GIVEN INSTRUCTION
Rewrite the rows from the line with "genus: Ruellia" to the line with "state / province: Boaco", putting "collection number" in place of "collector number" and leaving everything else the same.

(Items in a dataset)

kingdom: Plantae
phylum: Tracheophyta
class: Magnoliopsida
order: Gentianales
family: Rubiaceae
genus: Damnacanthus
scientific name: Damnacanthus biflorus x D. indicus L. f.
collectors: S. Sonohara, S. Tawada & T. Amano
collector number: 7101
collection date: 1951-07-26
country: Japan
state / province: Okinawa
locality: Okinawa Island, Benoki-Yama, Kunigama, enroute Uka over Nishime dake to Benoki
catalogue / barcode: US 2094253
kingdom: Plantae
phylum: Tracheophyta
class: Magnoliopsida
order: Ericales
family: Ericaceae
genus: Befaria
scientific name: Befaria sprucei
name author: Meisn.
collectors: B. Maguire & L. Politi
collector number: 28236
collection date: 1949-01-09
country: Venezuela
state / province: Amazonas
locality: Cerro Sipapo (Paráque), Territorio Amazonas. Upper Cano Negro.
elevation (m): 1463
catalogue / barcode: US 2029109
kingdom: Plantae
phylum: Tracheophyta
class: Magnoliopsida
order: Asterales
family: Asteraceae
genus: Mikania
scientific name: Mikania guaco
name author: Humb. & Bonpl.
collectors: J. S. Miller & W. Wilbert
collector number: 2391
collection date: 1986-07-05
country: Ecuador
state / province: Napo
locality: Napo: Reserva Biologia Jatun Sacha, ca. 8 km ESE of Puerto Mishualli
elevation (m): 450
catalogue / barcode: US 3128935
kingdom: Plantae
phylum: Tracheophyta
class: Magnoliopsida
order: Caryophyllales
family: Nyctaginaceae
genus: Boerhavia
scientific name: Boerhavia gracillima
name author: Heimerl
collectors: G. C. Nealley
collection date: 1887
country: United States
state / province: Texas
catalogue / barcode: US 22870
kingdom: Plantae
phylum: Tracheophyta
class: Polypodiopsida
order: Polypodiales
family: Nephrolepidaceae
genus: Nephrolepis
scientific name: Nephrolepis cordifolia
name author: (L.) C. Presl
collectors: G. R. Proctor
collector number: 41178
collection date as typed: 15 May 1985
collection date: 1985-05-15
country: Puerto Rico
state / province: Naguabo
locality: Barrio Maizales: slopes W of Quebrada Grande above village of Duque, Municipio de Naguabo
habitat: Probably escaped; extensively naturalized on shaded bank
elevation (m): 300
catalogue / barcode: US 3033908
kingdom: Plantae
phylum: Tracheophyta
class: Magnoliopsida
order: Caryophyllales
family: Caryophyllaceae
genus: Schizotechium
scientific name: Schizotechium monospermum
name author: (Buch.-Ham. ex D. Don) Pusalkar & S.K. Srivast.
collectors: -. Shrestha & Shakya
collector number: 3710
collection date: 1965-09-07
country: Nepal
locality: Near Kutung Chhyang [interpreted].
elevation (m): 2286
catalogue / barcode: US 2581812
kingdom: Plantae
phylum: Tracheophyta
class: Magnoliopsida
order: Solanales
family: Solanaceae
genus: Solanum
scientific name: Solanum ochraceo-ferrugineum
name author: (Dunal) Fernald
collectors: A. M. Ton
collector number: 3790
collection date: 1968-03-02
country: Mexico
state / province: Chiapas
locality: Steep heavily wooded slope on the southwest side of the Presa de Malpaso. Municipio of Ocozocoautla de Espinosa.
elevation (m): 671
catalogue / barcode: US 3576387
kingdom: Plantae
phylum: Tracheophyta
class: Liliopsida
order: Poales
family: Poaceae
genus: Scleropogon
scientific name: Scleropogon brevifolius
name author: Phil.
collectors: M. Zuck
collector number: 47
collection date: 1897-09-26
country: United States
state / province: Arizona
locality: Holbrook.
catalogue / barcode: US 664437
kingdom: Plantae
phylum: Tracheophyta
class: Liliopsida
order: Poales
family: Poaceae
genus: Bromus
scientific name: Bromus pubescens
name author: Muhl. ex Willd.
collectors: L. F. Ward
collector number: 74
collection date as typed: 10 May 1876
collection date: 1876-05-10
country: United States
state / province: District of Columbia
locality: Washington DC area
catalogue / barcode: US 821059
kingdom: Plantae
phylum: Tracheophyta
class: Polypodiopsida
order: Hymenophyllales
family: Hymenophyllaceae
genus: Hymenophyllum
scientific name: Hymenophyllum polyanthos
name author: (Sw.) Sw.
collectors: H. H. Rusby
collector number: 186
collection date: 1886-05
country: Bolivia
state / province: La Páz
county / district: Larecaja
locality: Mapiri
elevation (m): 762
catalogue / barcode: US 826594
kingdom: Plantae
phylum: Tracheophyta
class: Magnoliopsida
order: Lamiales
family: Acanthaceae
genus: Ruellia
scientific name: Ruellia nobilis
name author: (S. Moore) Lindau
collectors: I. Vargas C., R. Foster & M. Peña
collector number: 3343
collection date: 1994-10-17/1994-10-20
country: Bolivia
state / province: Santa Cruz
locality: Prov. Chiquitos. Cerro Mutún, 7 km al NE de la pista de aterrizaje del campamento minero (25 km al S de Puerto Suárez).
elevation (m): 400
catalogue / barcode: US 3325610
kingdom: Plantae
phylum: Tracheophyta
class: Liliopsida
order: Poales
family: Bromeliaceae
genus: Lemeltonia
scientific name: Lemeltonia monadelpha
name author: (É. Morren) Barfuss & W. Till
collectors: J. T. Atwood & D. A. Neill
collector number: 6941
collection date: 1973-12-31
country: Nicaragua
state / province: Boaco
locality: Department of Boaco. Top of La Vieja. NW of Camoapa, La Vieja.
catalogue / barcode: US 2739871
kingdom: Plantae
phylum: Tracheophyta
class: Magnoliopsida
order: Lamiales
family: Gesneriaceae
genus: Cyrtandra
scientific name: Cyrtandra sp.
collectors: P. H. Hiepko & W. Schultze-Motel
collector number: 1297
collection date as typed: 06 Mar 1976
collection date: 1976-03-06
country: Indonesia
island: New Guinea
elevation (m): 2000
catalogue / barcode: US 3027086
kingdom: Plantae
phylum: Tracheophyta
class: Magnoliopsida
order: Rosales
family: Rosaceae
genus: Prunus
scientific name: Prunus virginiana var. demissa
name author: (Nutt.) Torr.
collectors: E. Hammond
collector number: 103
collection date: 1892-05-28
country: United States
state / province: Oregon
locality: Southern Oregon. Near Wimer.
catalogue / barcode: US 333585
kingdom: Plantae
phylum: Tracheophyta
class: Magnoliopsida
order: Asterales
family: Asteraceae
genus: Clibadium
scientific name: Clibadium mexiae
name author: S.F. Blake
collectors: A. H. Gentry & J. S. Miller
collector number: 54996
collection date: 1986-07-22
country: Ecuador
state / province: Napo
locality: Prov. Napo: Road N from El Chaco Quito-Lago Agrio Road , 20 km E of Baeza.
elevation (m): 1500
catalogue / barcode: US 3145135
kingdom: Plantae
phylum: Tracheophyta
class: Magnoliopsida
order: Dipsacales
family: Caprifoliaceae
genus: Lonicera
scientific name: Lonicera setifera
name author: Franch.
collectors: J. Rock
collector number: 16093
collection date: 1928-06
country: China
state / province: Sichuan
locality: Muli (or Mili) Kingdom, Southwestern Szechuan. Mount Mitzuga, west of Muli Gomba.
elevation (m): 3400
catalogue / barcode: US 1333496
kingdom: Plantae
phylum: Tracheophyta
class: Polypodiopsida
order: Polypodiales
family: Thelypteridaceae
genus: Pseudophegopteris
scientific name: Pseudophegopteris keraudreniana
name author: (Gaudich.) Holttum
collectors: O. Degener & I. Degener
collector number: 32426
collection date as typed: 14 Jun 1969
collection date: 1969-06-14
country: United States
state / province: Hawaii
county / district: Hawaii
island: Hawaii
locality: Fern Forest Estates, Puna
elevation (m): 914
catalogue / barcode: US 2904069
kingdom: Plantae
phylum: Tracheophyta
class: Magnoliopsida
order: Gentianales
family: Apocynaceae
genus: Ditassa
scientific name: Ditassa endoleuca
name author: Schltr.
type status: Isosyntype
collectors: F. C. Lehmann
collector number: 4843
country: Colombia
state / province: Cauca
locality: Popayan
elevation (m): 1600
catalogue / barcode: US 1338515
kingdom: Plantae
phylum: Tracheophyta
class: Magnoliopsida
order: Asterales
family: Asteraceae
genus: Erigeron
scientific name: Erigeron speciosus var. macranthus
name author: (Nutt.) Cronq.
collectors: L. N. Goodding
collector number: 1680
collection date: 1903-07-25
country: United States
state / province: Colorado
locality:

TASK RESULT
genus: Ruellia
scientific name: Ruellia nobilis
name author: (S. Moore) Lindau
collectors: I. Vargas C., R. Foster & M. Peña
collection number: 3343
collection date: 1994-10-17/1994-10-20
country: Bolivia
state / province: Santa Cruz
locality: Prov. Chiquitos. Cerro Mutún, 7 km al NE de la pista de aterrizaje del campamento minero (25 km al S de Puerto Suárez).
elevation (m): 400
catalogue / barcode: US 3325610
kingdom: Plantae
phylum: Tracheophyta
class: Liliopsida
order: Poales
family: Bromeliaceae
genus: Lemeltonia
scientific name: Lemeltonia monadelpha
name author: (É. Morren) Barfuss & W. Till
collectors: J. T. Atwood & D. A. Neill
collection number: 6941
collection date: 1973-12-31
country: Nicaragua
state / province: Boaco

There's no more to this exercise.